• **THE TASK**: Filter the records below and copy every line containing the word "charge".
[[ DATA SUPPLIED, beginning ]]
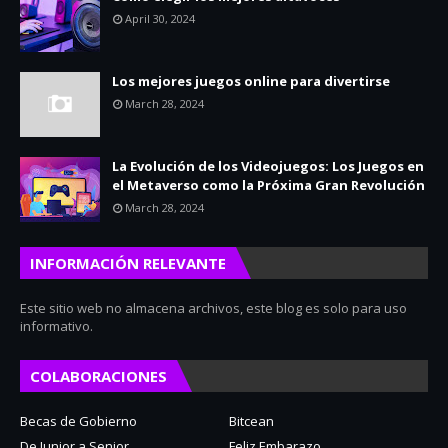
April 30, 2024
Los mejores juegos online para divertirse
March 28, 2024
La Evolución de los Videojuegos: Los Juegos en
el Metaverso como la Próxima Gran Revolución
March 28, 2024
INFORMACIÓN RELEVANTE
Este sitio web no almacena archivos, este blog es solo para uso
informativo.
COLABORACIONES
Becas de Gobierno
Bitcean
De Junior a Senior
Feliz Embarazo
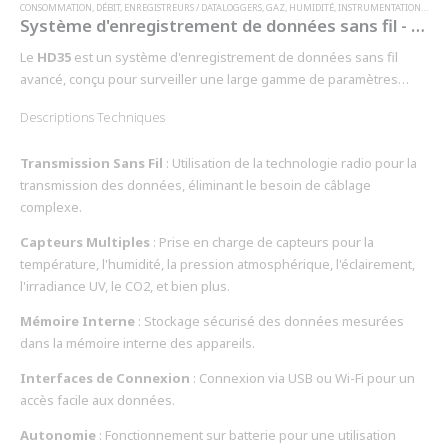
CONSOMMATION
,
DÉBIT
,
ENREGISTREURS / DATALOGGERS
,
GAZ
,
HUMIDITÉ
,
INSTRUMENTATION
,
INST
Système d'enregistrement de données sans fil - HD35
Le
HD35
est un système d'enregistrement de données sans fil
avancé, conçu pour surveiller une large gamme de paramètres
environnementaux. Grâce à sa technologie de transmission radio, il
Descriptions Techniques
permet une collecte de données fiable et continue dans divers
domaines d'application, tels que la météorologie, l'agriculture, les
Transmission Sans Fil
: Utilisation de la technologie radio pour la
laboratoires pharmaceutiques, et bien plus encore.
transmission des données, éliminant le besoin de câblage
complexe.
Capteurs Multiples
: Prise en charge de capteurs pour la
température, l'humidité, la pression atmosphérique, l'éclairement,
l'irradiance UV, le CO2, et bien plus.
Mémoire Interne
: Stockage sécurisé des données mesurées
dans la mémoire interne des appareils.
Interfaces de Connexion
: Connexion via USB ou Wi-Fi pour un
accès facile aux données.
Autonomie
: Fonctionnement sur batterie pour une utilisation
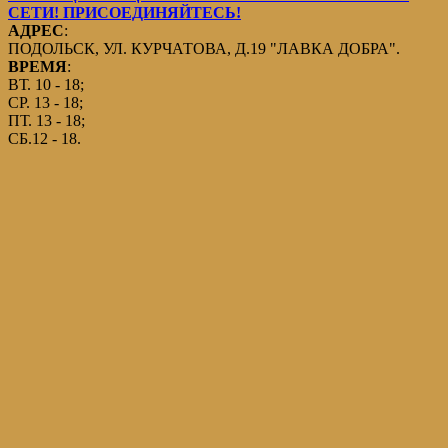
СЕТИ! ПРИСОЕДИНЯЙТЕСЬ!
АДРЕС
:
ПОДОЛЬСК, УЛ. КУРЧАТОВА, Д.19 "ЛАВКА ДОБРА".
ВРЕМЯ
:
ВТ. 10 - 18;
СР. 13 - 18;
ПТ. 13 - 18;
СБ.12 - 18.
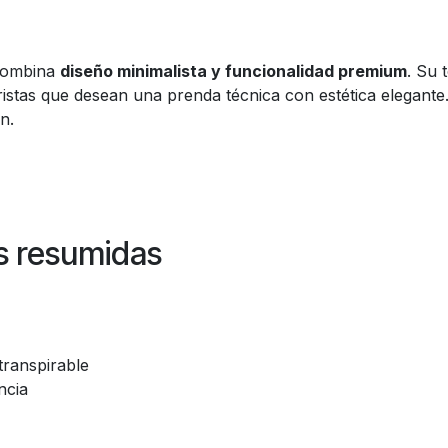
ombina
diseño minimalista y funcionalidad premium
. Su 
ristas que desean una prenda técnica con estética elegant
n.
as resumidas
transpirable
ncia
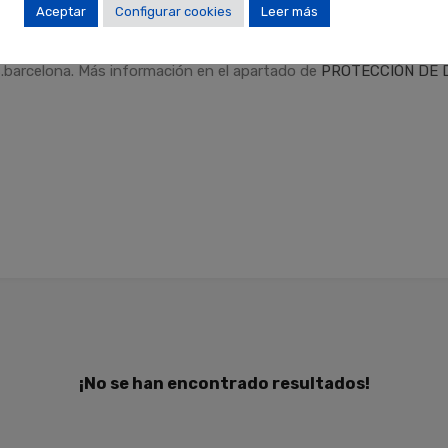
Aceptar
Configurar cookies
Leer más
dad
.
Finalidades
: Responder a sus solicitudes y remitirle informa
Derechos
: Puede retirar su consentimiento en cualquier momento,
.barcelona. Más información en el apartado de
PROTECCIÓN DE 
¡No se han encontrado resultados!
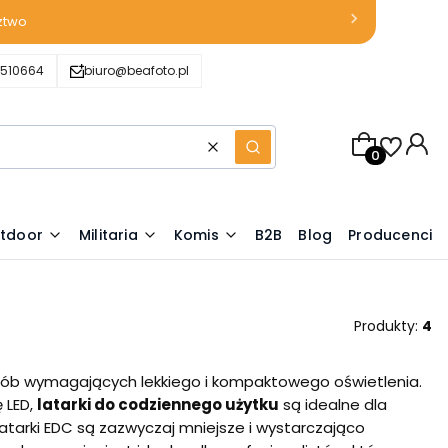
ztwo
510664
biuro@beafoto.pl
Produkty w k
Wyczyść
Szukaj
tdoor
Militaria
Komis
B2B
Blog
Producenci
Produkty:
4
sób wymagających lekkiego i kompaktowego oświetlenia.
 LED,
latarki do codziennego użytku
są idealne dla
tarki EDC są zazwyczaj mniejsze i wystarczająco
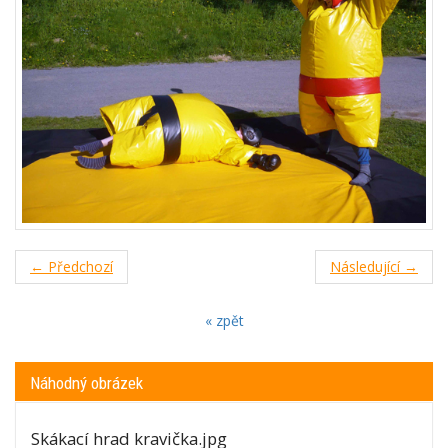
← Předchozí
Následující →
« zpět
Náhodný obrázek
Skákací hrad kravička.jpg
[[ DATA SUPPLIED, end ]]
[[ DATA SUPPLIED, beginning ]]
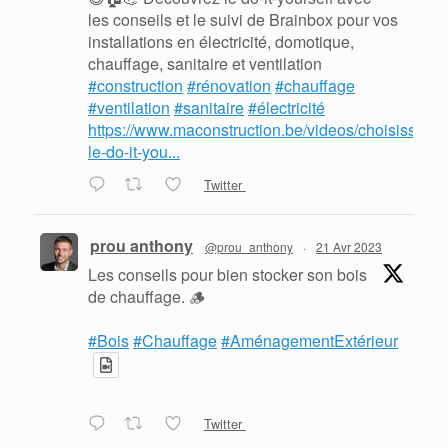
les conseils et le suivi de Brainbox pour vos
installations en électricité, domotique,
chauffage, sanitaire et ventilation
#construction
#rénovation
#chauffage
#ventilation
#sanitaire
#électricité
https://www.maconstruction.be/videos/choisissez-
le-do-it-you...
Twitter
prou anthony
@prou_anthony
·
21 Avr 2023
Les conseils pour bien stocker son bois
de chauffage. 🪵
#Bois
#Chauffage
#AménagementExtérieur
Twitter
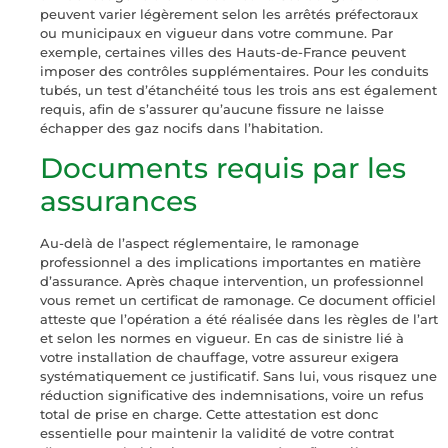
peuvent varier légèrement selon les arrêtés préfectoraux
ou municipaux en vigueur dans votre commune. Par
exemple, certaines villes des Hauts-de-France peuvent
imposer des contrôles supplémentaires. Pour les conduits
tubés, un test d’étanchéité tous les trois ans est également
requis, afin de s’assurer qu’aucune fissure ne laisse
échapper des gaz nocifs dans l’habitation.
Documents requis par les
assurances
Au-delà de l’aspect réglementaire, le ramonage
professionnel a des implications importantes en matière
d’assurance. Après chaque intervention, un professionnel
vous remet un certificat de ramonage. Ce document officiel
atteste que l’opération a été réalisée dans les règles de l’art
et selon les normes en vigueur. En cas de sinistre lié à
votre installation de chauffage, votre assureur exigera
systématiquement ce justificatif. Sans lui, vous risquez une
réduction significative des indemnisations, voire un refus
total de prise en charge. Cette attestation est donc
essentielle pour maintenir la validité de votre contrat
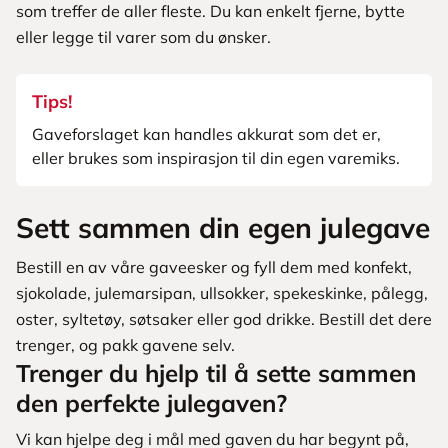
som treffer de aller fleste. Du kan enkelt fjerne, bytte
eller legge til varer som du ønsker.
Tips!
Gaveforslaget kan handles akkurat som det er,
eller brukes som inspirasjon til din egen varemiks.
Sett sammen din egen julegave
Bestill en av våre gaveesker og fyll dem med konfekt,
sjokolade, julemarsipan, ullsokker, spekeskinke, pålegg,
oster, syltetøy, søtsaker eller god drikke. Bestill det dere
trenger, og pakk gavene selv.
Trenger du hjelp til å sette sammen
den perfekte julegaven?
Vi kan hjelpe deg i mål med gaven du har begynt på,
[[ DATA SUPPLIED, end ]]
• **RESULT OF THIS TASK**:
: Prise en charge de capteurs pour la
total de prise en charge. Cette attestation est donc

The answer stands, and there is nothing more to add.